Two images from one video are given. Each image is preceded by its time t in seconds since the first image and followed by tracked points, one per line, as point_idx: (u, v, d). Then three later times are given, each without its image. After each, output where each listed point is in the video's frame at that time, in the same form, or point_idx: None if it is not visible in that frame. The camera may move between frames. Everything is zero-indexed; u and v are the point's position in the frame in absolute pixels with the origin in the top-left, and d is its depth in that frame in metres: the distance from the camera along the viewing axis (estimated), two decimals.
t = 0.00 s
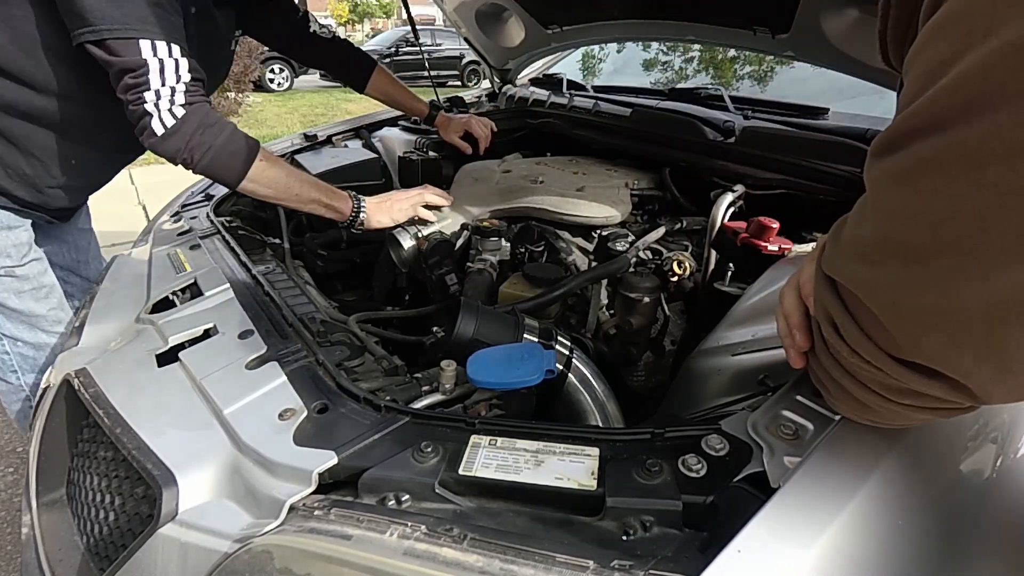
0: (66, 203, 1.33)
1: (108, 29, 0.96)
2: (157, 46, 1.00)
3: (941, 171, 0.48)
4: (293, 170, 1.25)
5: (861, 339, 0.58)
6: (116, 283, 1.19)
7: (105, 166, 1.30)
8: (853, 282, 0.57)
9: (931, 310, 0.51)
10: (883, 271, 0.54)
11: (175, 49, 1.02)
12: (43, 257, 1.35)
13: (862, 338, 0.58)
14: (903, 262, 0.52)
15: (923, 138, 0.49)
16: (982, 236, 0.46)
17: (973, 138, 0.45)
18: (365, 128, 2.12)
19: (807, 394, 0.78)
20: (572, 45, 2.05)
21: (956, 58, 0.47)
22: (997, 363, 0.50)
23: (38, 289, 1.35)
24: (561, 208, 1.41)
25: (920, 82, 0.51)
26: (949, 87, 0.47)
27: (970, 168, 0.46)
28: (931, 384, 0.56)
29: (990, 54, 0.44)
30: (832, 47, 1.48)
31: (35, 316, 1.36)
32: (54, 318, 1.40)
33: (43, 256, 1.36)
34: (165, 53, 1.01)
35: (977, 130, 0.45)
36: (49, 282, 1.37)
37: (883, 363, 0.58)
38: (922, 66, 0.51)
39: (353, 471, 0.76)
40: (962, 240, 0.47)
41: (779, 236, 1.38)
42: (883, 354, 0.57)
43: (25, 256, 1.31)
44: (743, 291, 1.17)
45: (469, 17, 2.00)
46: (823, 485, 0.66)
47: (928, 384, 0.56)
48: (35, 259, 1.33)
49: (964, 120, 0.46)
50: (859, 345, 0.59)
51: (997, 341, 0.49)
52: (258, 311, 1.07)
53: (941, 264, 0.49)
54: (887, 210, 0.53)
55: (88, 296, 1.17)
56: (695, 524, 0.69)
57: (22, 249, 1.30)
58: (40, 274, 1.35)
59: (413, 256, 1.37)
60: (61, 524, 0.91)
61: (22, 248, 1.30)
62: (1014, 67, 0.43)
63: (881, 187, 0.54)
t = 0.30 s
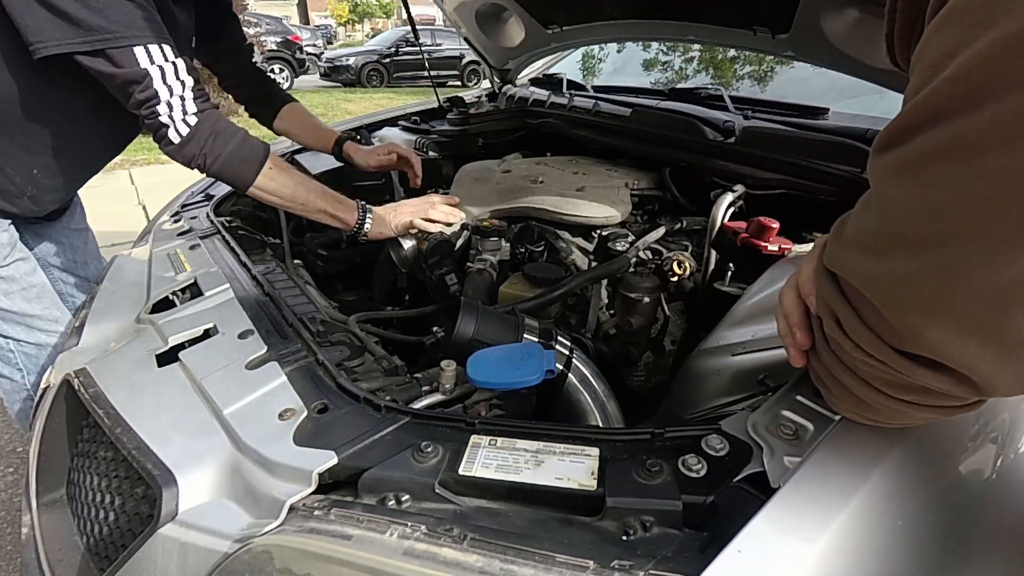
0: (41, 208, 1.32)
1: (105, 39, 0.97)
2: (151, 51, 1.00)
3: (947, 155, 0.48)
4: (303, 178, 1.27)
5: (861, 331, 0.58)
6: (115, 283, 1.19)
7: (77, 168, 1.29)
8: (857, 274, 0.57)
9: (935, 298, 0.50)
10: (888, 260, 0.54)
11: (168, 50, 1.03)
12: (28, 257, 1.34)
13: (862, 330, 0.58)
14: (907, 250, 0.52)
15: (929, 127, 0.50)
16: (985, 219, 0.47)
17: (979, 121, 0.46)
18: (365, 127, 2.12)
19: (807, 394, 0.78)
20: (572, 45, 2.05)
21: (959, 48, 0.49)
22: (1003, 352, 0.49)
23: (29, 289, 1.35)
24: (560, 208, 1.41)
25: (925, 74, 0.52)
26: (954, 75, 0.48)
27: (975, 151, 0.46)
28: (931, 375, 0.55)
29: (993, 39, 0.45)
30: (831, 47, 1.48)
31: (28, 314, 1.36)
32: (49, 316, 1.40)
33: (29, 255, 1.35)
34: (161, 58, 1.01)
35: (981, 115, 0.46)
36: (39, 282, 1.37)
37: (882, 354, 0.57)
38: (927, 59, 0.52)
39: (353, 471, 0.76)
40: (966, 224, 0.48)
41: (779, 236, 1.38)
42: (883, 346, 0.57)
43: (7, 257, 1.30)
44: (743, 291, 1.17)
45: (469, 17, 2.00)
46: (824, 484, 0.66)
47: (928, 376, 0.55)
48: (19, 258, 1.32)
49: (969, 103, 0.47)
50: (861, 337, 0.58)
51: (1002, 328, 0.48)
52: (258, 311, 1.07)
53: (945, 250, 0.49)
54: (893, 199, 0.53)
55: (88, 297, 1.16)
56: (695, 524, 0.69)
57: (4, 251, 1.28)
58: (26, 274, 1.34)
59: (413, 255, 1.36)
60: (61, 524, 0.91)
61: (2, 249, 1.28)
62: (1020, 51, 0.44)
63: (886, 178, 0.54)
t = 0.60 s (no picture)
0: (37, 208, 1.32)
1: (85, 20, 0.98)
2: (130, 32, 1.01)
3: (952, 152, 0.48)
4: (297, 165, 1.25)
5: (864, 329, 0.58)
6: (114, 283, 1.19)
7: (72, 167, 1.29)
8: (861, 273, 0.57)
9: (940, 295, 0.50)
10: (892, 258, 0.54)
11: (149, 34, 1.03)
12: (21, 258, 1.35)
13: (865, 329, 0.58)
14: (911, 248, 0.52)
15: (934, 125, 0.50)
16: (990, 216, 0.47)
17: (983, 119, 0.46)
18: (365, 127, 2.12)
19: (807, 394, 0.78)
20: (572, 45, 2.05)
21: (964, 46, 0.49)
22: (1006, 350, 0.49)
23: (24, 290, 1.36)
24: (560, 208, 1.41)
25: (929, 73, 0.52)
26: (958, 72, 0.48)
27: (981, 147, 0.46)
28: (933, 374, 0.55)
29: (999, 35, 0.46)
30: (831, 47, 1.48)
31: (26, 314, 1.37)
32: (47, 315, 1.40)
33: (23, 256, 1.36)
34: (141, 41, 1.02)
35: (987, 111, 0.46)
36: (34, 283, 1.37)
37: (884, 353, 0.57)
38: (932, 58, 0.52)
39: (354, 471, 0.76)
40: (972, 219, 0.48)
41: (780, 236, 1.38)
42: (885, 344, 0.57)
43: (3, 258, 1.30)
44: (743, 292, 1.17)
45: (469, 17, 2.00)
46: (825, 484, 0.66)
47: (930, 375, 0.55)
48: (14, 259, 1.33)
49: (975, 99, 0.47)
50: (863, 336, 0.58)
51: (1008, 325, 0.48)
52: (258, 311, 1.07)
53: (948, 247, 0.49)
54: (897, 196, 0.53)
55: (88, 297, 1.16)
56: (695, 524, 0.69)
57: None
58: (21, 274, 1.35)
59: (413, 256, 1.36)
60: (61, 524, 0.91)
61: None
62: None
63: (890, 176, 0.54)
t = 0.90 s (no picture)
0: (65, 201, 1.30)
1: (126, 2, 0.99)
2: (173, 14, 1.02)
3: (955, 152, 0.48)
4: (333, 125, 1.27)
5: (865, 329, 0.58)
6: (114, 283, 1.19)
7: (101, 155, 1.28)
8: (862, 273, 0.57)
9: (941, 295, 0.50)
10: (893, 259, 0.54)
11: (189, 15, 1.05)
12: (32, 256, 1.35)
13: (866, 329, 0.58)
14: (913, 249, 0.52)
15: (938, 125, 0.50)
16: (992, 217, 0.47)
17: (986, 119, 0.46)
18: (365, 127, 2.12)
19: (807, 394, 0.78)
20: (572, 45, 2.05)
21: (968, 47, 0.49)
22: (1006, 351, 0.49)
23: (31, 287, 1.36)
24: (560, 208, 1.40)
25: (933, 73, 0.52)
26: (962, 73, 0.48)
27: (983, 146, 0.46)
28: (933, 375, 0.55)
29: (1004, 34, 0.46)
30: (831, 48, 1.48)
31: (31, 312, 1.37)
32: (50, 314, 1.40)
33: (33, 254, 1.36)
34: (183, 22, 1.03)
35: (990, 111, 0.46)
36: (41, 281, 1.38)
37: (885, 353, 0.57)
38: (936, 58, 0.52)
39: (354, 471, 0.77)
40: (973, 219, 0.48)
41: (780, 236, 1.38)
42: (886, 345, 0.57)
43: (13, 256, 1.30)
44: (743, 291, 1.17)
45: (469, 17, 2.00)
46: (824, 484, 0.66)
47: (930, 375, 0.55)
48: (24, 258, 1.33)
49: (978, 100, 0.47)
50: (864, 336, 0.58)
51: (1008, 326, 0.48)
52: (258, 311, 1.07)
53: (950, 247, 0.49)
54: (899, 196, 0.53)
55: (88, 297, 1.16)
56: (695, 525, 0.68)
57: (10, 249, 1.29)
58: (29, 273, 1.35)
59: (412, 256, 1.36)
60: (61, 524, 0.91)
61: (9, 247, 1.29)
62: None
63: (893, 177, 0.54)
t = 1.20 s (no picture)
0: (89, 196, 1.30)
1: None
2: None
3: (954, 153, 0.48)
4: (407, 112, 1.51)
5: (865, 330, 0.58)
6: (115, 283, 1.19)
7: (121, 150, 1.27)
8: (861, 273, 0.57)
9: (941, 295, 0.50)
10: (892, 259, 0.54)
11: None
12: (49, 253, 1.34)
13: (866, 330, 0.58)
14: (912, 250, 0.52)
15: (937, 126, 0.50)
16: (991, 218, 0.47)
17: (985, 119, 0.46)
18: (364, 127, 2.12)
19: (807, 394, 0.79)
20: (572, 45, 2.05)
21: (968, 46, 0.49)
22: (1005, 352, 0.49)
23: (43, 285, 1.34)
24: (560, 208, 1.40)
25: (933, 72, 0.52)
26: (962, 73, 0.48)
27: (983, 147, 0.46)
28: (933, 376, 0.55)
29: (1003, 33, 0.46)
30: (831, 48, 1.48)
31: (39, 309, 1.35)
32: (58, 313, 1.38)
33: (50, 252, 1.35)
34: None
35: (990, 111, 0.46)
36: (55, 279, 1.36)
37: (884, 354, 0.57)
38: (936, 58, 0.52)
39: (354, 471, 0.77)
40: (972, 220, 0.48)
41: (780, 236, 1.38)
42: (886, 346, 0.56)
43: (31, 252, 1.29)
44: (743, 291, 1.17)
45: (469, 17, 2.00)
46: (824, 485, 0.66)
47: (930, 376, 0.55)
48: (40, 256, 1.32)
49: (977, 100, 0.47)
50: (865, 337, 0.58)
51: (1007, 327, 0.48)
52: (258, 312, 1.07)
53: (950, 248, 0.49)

→ **WHAT TO PRODUCE**
Return each line of the data that contains the string "picture".

→ **RESULT BELOW**
t = 0.60 s (no picture)
t = 0.90 s (no picture)
t = 1.20 s (no picture)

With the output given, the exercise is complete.